-------- Records shown --------

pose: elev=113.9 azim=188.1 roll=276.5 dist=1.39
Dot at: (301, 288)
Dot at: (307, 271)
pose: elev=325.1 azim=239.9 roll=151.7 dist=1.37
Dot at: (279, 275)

--------

-- Stated problem --
Can you return every line of the listing above, unchanged and in the same order?

-- Task result --
pose: elev=113.9 azim=188.1 roll=276.5 dist=1.39
Dot at: (301, 288)
Dot at: (307, 271)
pose: elev=325.1 azim=239.9 roll=151.7 dist=1.37
Dot at: (279, 275)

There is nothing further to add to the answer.